Explore more from the BooksAndGuidesPro catalog

BooksAndGuidesPro hosts dedicated author pages with cover art, retailer links, and full bibliographies for every author in the catalog. If you discover a Cox author through this guide and want to read more of their work, the author page is the right starting point — and if there is a Cox author missing from this list, send us a note and we will add them.

Related genre catalogs: fiction, fantasy, romance, history.

Frequently Asked Questions

Who are the six Cox authors on BooksAndGuidesPro?

The six are Suzanne L. Cox (dystopian romance), Brian Cox (popular physics), Josephine Cox (British family saga fiction), James W. Cox (preaching reference), Bo Don Cox (Christian nonfiction), and Evan Hillhouse Methven Cox (early-1900s gardening compendium).

Are these Cox authors related to each other?

No.
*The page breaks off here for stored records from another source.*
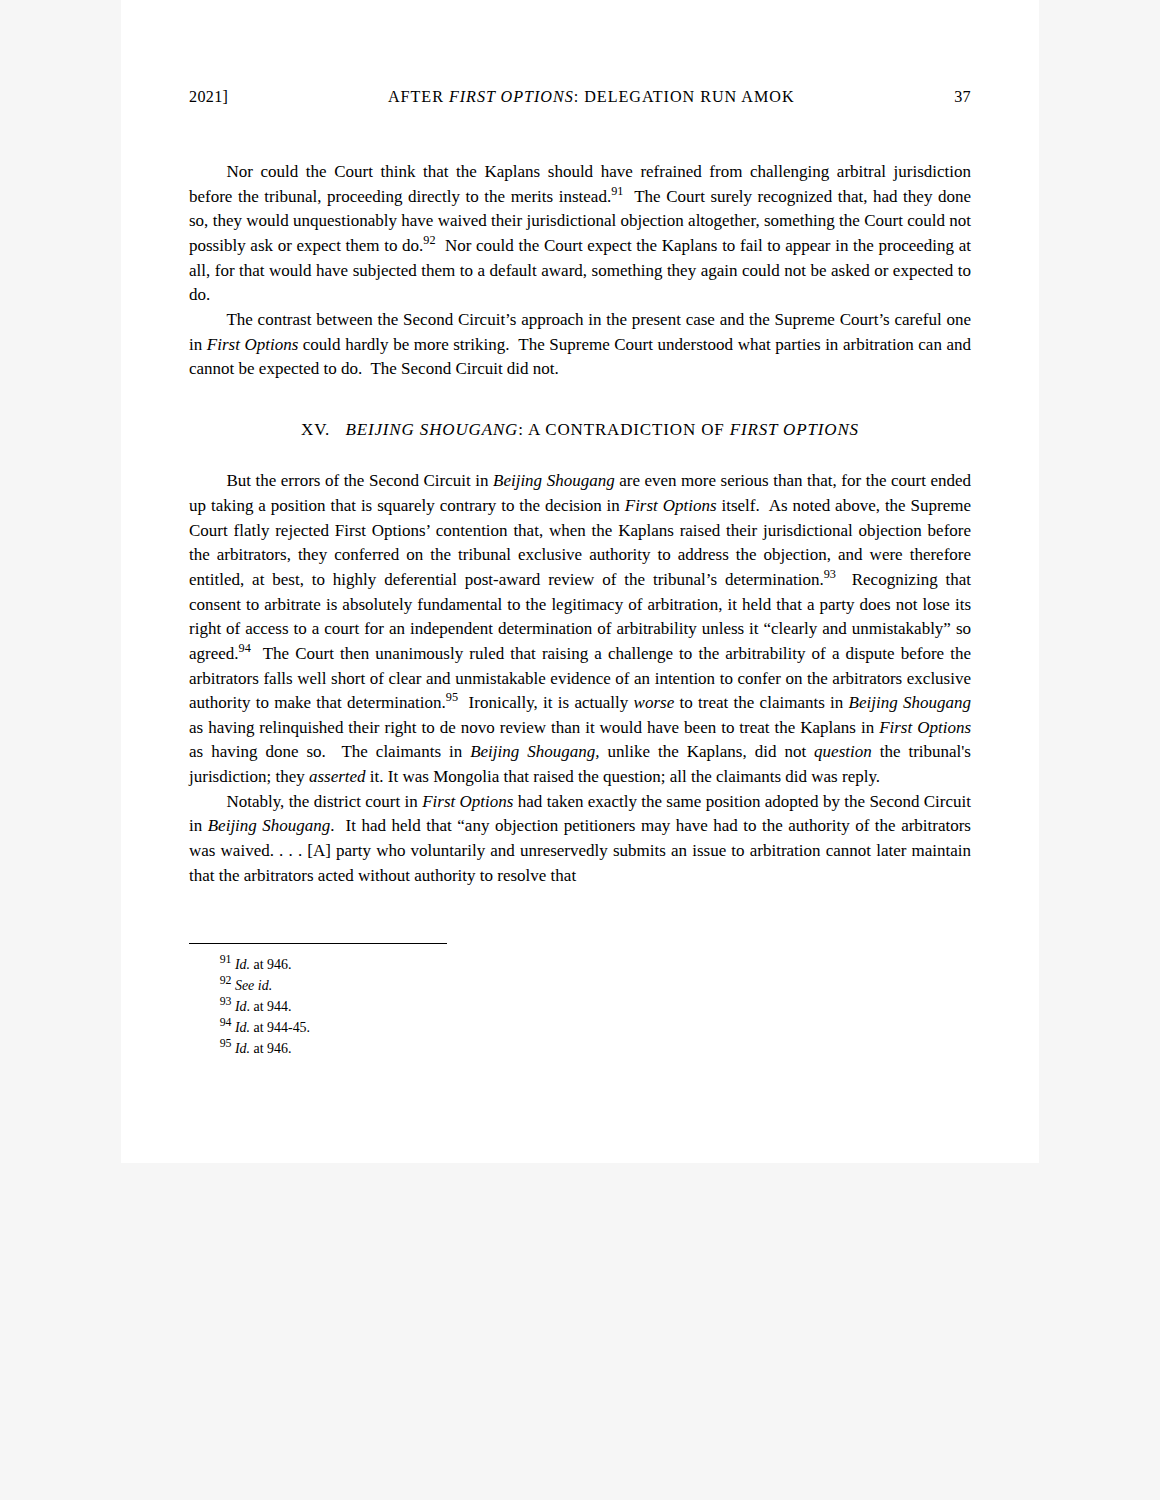2021] After First Options: Delegation Run Amok 37
Nor could the Court think that the Kaplans should have refrained from challenging arbitral jurisdiction before the tribunal, proceeding directly to the merits instead.91 The Court surely recognized that, had they done so, they would unquestionably have waived their jurisdictional objection altogether, something the Court could not possibly ask or expect them to do.92 Nor could the Court expect the Kaplans to fail to appear in the proceeding at all, for that would have subjected them to a default award, something they again could not be asked or expected to do.
The contrast between the Second Circuit’s approach in the present case and the Supreme Court’s careful one in First Options could hardly be more striking. The Supreme Court understood what parties in arbitration can and cannot be expected to do. The Second Circuit did not.
XV. Beijing Shougang: A Contradiction of First Options
But the errors of the Second Circuit in Beijing Shougang are even more serious than that, for the court ended up taking a position that is squarely contrary to the decision in First Options itself. As noted above, the Supreme Court flatly rejected First Options’ contention that, when the Kaplans raised their jurisdictional objection before the arbitrators, they conferred on the tribunal exclusive authority to address the objection, and were therefore entitled, at best, to highly deferential post-award review of the tribunal’s determination.93 Recognizing that consent to arbitrate is absolutely fundamental to the legitimacy of arbitration, it held that a party does not lose its right of access to a court for an independent determination of arbitrability unless it “clearly and unmistakably” so agreed.94 The Court then unanimously ruled that raising a challenge to the arbitrability of a dispute before the arbitrators falls well short of clear and unmistakable evidence of an intention to confer on the arbitrators exclusive authority to make that determination.95 Ironically, it is actually worse to treat the claimants in Beijing Shougang as having relinquished their right to de novo review than it would have been to treat the Kaplans in First Options as having done so. The claimants in Beijing Shougang, unlike the Kaplans, did not question the tribunal's jurisdiction; they asserted it. It was Mongolia that raised the question; all the claimants did was reply.
Notably, the district court in First Options had taken exactly the same position adopted by the Second Circuit in Beijing Shougang. It had held that “any objection petitioners may have had to the authority of the arbitrators was waived. . . . [A] party who voluntarily and unreservedly submits an issue to arbitration cannot later maintain that the arbitrators acted without authority to resolve that
91 Id. at 946.
92 See id.
93 Id. at 944.
94 Id. at 944-45.
95 Id. at 946.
They share a surname but are six separate authors writing across different eras, countries, and genres. The showcase groups them as a curated bibliography by surname, not by family.

Which Cox author wrote the gardening reference?

Evan Hillhouse Methven Cox compiled a multi-volume early-twentieth-century gardening compendium that is still cited in horticulture circles today.

Where can I find Brian Cox’s books?

Brian Cox’s titles, including his collaborations on popular-physics works, are catalogued on his author page at /books/author/brian-cox with descriptions and retailer links for each book.

Why does BooksAndGuidesPro group authors by surname?

Surname showcases like this one help readers explore an author’s lesser-known namesakes and discover books they would not have found through a single-author search. Each showcase links out to every individual author page in the catalog.